Nelson did not seek a fourth term in the primary election held on October 19, 1991. Instead, the Democrat Gregory J. Barro of Shreveport led the field with 11,224 votes (34 percent). Republican Ronald Bradford "Ron" Fayard (1946-2011), a native of Mississippi and a real estate agent and civic leader in Bossier City,[13][14] trailed with 10,228 votes (31 percent). The Democrat and later a Republican judge, Parker Self of Bossier City, received 29 percent of the vote; a second Republican candidate, Shreveport attorney Leroy Havard Scott, Jr. (1922-2003), held the remaining 5.5 percent of the ballots cast.[15] In the general election, Barro defeated Fayard, 22,616 votes (58.9 percent) to 15,803 (41.1 percent).[16] Barro's victory occurred on the same day that Edwin Edwards staged his fourth-term comeback in a large victory over former Ku Klux Klansman and state Representative David Duke, who ran as a Republican but without the support of most party leaders.

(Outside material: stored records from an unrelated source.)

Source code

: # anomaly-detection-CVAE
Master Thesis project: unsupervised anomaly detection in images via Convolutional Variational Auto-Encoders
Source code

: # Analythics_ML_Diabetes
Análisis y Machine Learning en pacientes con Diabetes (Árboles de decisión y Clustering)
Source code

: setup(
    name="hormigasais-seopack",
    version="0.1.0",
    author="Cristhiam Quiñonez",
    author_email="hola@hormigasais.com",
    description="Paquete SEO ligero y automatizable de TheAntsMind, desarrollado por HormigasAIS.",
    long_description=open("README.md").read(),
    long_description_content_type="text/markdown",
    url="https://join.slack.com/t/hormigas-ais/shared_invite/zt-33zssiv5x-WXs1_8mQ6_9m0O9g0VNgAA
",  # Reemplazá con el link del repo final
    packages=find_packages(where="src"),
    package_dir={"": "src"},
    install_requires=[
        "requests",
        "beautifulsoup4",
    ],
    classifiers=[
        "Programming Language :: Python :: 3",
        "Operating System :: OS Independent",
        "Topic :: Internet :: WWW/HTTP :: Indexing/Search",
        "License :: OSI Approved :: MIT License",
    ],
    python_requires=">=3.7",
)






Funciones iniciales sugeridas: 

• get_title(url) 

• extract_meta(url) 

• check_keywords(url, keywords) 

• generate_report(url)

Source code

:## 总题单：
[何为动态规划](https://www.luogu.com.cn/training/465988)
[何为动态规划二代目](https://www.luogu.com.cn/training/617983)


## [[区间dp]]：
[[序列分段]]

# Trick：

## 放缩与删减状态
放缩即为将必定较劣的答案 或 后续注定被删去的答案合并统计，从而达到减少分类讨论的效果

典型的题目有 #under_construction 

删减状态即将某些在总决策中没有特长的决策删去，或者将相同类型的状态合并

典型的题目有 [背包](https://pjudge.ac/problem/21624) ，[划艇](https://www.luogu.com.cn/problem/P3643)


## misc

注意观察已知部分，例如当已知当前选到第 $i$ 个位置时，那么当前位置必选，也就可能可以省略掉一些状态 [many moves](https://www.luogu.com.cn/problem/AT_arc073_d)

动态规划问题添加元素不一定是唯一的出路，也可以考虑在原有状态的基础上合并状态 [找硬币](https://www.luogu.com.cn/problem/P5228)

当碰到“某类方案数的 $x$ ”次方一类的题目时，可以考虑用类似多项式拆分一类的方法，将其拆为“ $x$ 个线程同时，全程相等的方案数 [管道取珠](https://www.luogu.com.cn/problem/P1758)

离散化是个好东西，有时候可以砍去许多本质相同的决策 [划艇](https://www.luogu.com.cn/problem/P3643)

Governor Buddy Roemer had been eliminated in the primary with a third-place finish.
Personal life
Nelson was a member of the board at First United Methodist Church in Shreveport and then Baton Rouge, the board chairman of the Volunteers of America of North Louisiana, vice chairman of the LSU Health Sciences Foundation, president of the Shreveport Bar Association, and the chairman of Caddo-Bossier Legal Aid Board. He was named "Mr. Shreveport" in 2005 by virtue of his community service.[1]
Nelson and his wife, the former Gail Anderson (born March 1936), have two children, Denise Dawn Nelson Akers (husband James "Jim" Bert Akers, Jr.) and Sydney Stephen Nelson (wife Elsa Valderrama Nelson). He had four grandchildren and two great-grandchildren.[1]
In 2014, the Louisiana secretary of state listed Nelson as a Republican registered to vote in East Baton Rouge Parish. He was still a Republican as of April 2021.[17]
Nelson died in Baton Rouge at the age of eighty-six; services were delayed because of the coronavirus.[1]
References
- ↑ 1.0 1.1 1.2 1.3 1.4 1.5 1.6 1.7 Sydney Nelson obituary. The Baton Rouge Advocate (January 12, 2022). Retrieved on January 13, 2022.
- ↑ SENATE DIRECTORY 1880-Present (la.gov), accessed April 22, 2021.
- ↑ George G. Nelson. findagrave. Retrieved on January 13, 2022.
- ↑ 4.0 4.1 Sydney B. Nelson. lawyers.com. Retrieved on April 22, 2021.
- ↑ NelsonHammons. nelsonhammonslaw.com. Retrieved on April 24, 2010; no longer on-line.
- ↑ Ron Gomez, My Name Is Ron and I'm a Recovering Legislator: Memoirs of a Louisiana State Representative, (Lafayette, Louisiana: : Zemog Publishing, 2000) p. 183; ISBN 0-9700156-0-7
- ↑ Ron Gomez, pp. 183-184.
- ↑ Ron Gomez, p. 184.
- ↑ Ron Gomez, p. 185.
- ↑ Ron Gomez, p. 185.
- ↑ Roemer vetoes abortion bil," Minden Press-Herald, July 27, 1990, p. 1.
- ↑ "Abortion: Roemer vows veto, Jenkins, an override," Minden Press-Herald, June 28, 1990, p. 3.
- ↑ Ronald Bradford Fayard obituary. The Shreveport Times (March 11, 2011). Retrieved on April 22, 2021.
- ↑ Real Estate Guide Directory in Bossier City. realproguide.com. Retrieved on April 24, 2010.
- ↑ Louisiana Secretary of State, Primary election returns, October 19, 1991.
- ↑ Louisiana Secretary of State, General election returns, November 15, 1991.
- ↑ Voter Portal. Louisiana Secretary of State. Retrieved on April 22, 2021.